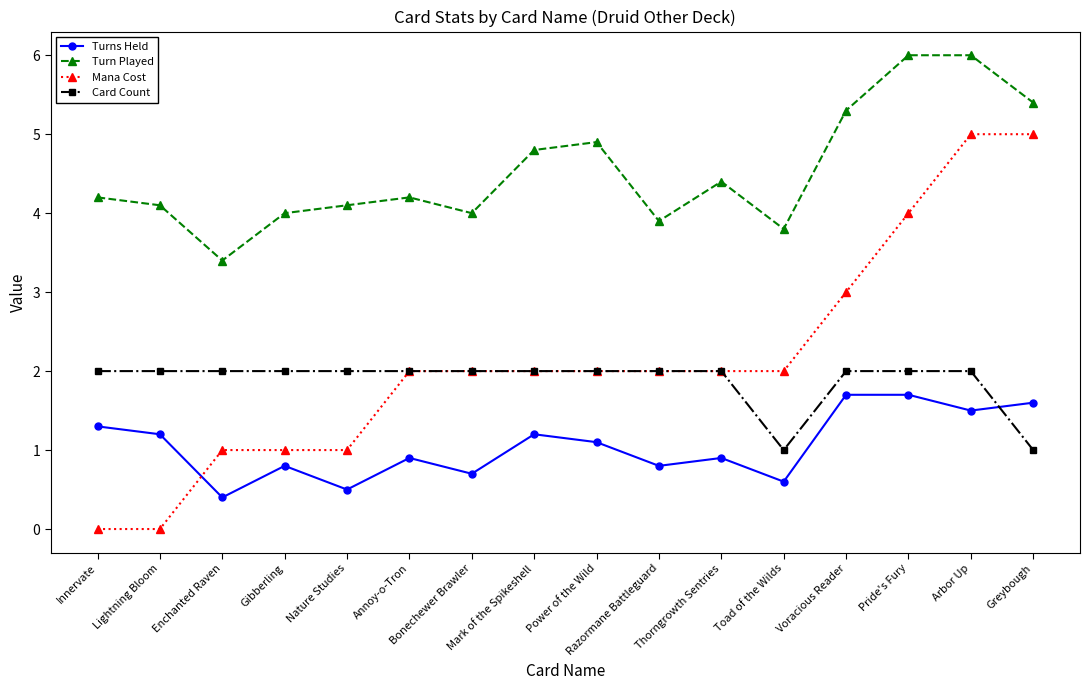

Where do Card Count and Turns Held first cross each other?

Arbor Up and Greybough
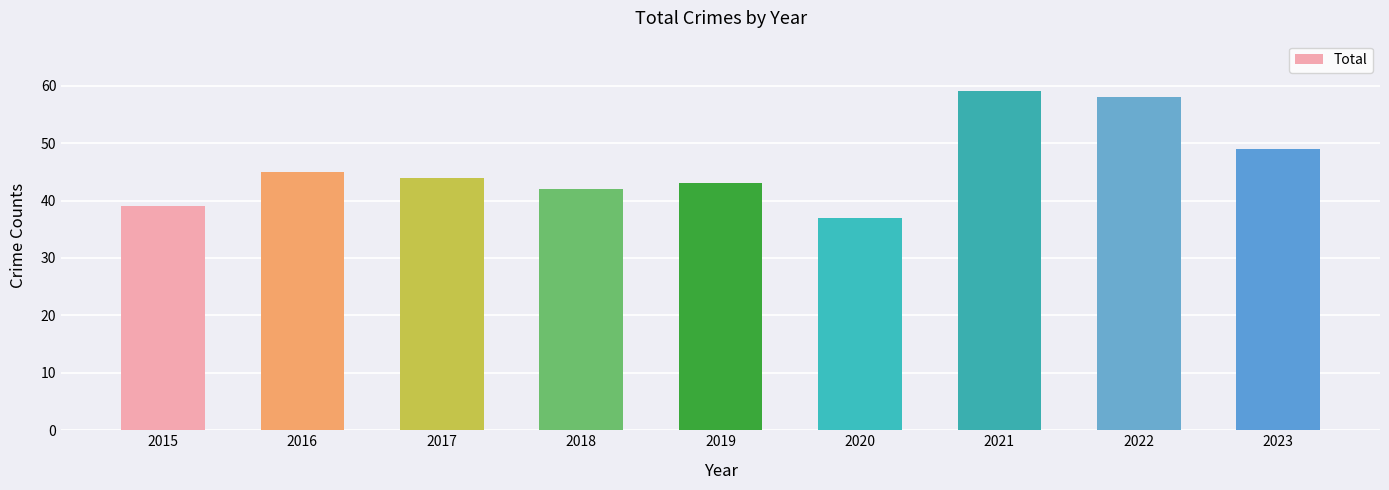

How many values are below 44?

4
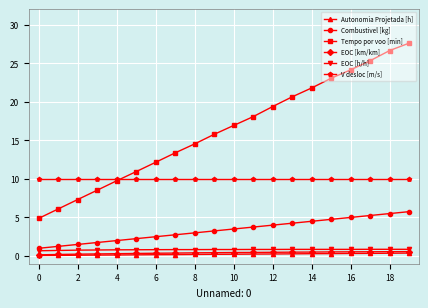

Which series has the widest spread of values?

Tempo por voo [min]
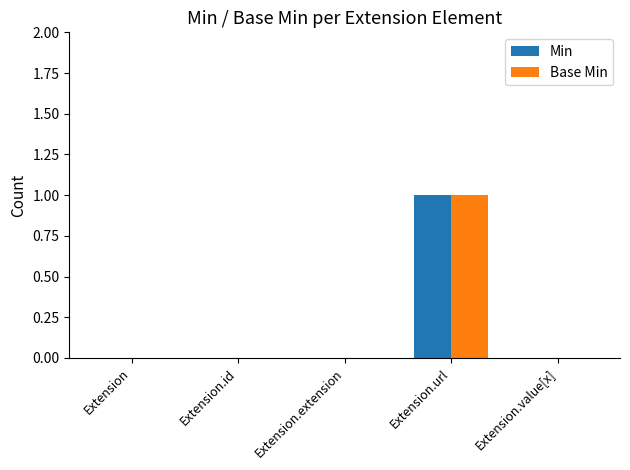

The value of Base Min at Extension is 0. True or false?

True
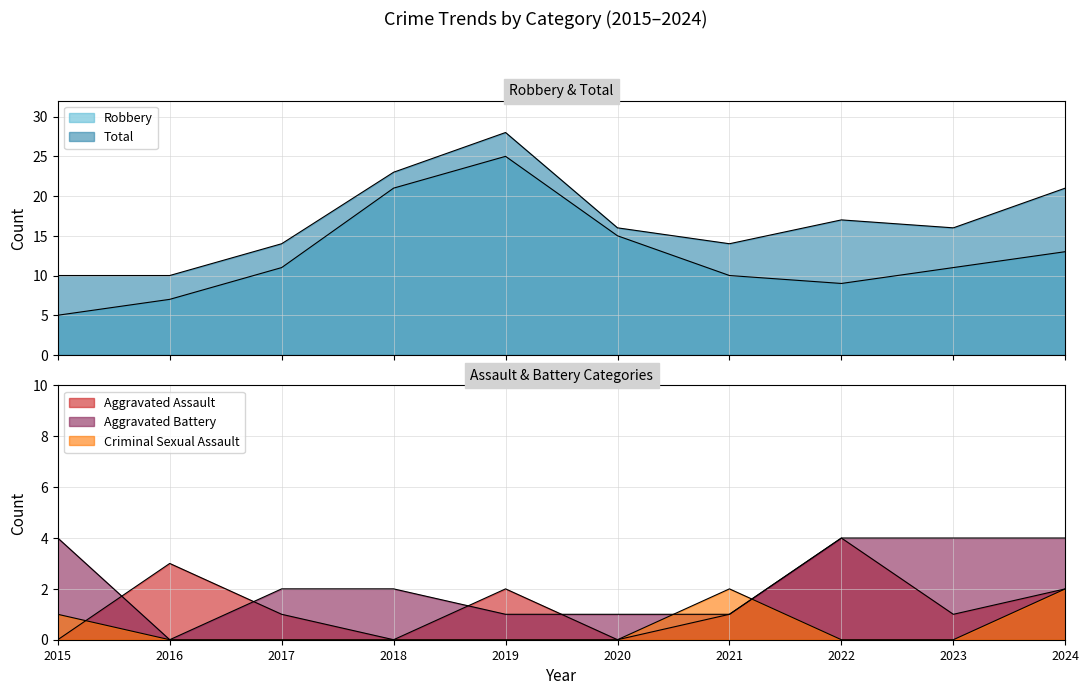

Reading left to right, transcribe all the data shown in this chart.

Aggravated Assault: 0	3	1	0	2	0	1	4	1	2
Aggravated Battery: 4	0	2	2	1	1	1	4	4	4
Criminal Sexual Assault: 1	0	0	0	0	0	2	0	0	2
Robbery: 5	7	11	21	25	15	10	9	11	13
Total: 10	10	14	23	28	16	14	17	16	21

----------

Work required —
Reproduce all of the data above word for word, leaving out the pictures.

Answer space —
Where do Card Count and Turns Held first cross each other?

Arbor Up and Greybough

How many values are below 44?

4

Which series has the widest spread of values?

Tempo por voo [min]

The value of Base Min at Extension is 0. True or false?

True

Reading left to right, transcribe all the data shown in this chart.

Aggravated Assault: 0	3	1	0	2	0	1	4	1	2
Aggravated Battery: 4	0	2	2	1	1	1	4	4	4
Criminal Sexual Assault: 1	0	0	0	0	0	2	0	0	2
Robbery: 5	7	11	21	25	15	10	9	11	13
Total: 10	10	14	23	28	16	14	17	16	21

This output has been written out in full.